___ Passage ___

On 6/11/13 10:48 PM, "Joseph Gentle" <josephg@gmail.com> wrote:

>Where abouts? In WIAB itself? (I haven't looked at the codebase in awhile)
>
>-J
>
>
>On Tue, Jun 11, 2013 at 2:44 PM, Michael MacFadden
><michael.macfadden@gmail.com> wrote:
>> Joseph,
>>
>> I agree.  I took wave's concept and completely redid the code base.  I
>> removed all of the  wave conversation model operations and concepts and
>> replaced them with ones that just operate on objects.  The resulting
>> codebase was much smaller, more stable, and more flexible.  Granted the
>> applications have to do a little more work to stuff their things in and
>> out of the object model, but this puts the complexity in the right spot.
>>
>> I am all for a more generic OT engine.  The vast amount of literature on
>> OT would support this architecture.
>>
>> ~Michael
>>
>> On 6/11/13 10:38 PM, "Joseph Gentle" <josephg@gmail.com> wrote:
>>
>>>I heard a story once from some developer attending a java conference.

___

- What you are asked to do
Reproduce the email thread above word for word, keeping every line and quote marker as it is.

___ Information shown ___

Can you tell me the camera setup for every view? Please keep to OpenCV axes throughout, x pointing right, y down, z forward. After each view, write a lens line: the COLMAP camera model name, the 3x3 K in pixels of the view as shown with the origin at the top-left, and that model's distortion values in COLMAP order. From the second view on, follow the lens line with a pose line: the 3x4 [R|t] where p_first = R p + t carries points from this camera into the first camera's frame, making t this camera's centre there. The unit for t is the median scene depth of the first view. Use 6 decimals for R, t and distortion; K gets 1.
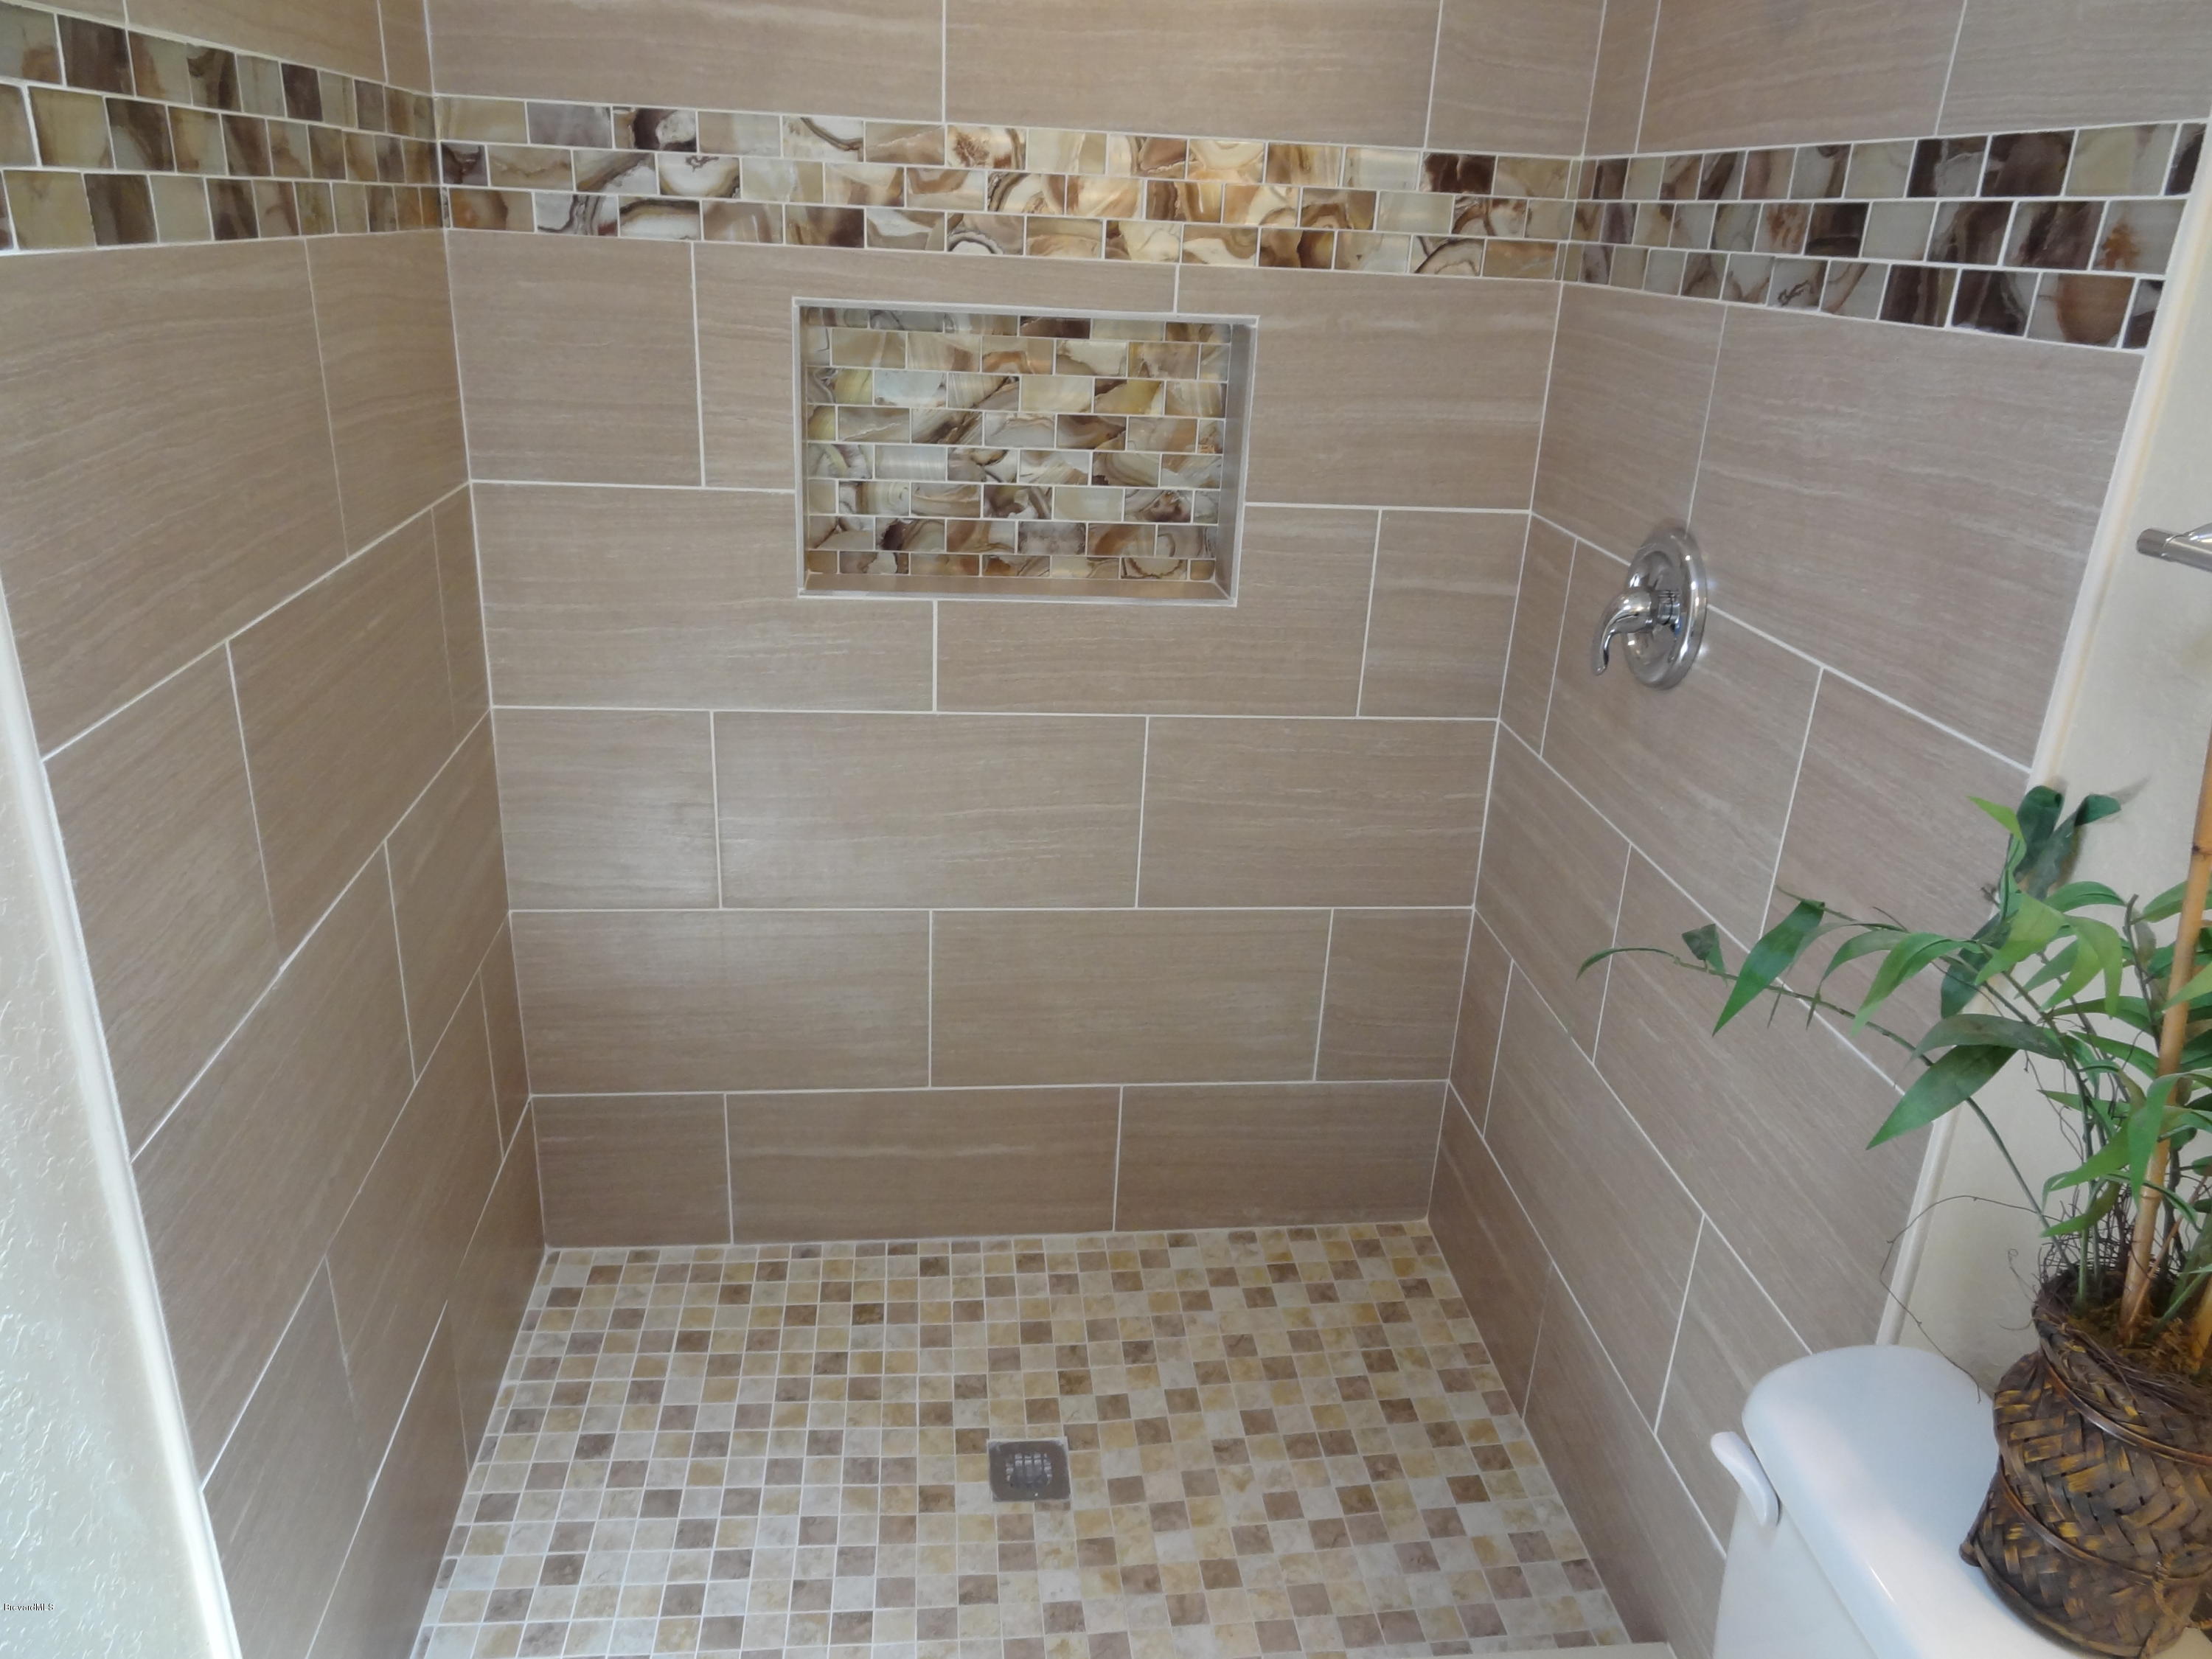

___

- Exercise answer
On 6/11/13 10:48 PM, "Joseph Gentle" <josephg@gmail.com> wrote:

>Where abouts? In WIAB itself? (I haven't looked at the codebase in awhile)
>
>-J
>
>
>On Tue, Jun 11, 2013 at 2:44 PM, Michael MacFadden
><michael.macfadden@gmail.com> wrote:
>> Joseph,
>>
>> I agree.  I took wave's concept and completely redid the code base.  I
>> removed all of the  wave conversation model operations and concepts and
>> replaced them with ones that just operate on objects.  The resulting
>> codebase was much smaller, more stable, and more flexible.  Granted the
>> applications have to do a little more work to stuff their things in and
>> out of the object model, but this puts the complexity in the right spot.
>>
>> I am all for a more generic OT engine.  The vast amount of literature on
>> OT would support this architecture.
>>
>> ~Michael
>>
>> On 6/11/13 10:38 PM, "Joseph Gentle" <josephg@gmail.com> wrote:
>>
>>>I heard a story once from some developer attending a java conference.